Recentemente você disse no Twitter: “Sei lá, as vezes eu sinto que deveria ter feito mais merdas, pra dar jus a fama que carrego”, que fama é essa que você carrega? Acha que o tipo de música que canta tem influência nisso?

É que o pessoal acha que eu sou 100% do tempo Carol Bandida! Eu também sou a Carolina, frágil, que só quer ficar em casa de amorzinho. Eu sinto que me transformo no palco.

Já pensou em desistir da carreira?

Ah, sempre! A gente ouve muita merda diariamente. Se você não tem a cabeça no lugar, você surta.

Como tem se virado financeiramente em meio a pandemia?

Tá complexo. Me virando pra manter tudo e apoiar a família. Aí estamos buscando mais parcerias com marcas, projetos diferentes.

Acha que o funk é mais criminalizado e criticado hoje ou já tivemos períodos piores?

Boa pergunta, eu não sei. Tem dias que acordo achando que tá tudo melhorando, tem dias que parece que o pior ainda está por vir. Foi bem complicado no período da prisão do Rennan da Penha, mas é uma vitória de cada vez

Qual sua opinião sobre as prisões recentes dos MCs? E dos bailes feitos durante a pandemia?

Eu não sei dizer pq não sei a realidade de cada um. Tem gente que tá na ganância e tem gente que tá na necessidade.

No seu documentário você fala sobre “diversas formas do feminino”, o que seria isso?

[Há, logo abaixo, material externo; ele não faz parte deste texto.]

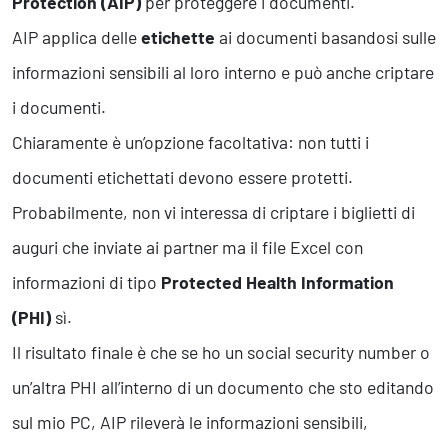
Protection (AIP)
per proteggere i documenti.
AIP applica delle
etichette
ai documenti basandosi sulle
informazioni sensibili al loro interno e può anche criptare
i documenti.
Chiaramente è un’opzione facoltativa: non tutti i
documenti etichettati devono essere protetti.
Probabilmente, non vi interessa di criptare i biglietti di
auguri che inviate ai partner ma il file Excel con
informazioni di tipo
Protected Health Information
(PHI)
sì.
Il risultato finale è che se ho un social security number o
un’altra PHI all’interno di un documento che sto editando
sul mio PC, AIP rileverà le informazioni sensibili,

É aquilo que falo até na música “Levanta Mina”: pode ser do jeito que você é, gorda, magra, gay, hetero, trans, o que for. Sinto que estamos lutando contra um inimigo comum que é o preconceito.

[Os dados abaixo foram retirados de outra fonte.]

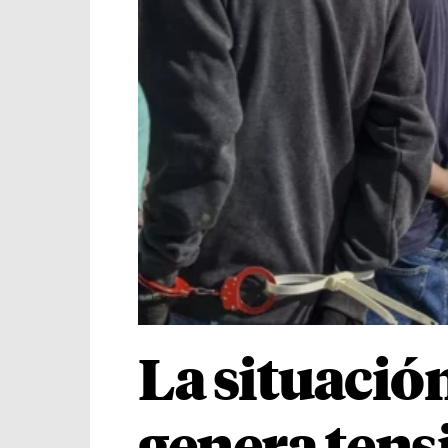
La situació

Você sempre tem falado sobre racismo e gordofobia nas suas redes. Acha que a mulher sofre mais nesse sentido? Já cantou sobre gordofobia ou pensa em cantar sobre?

Sofre mais! Essa música que lancei, “Levanta Mina”, é sobre isso. E eu fiz porque eu precisava ouvir aquilo, que eu era forte e linda do jeito que sou. Eu sinto que eu estar no palco, na frente de muita gente, falando de sexualidade já é uma afronta para quem é gordofóbico e quer que a gente se esconda.

Quais serão os próximos passos?

Agora é finalizar e lançar o novo álbum Borogodó, que foi adiado pela pandemia. E a lista de participações dos sonhos nas músicas é infinita, isso é bom porque vai ter muita música ainda pra ser feita!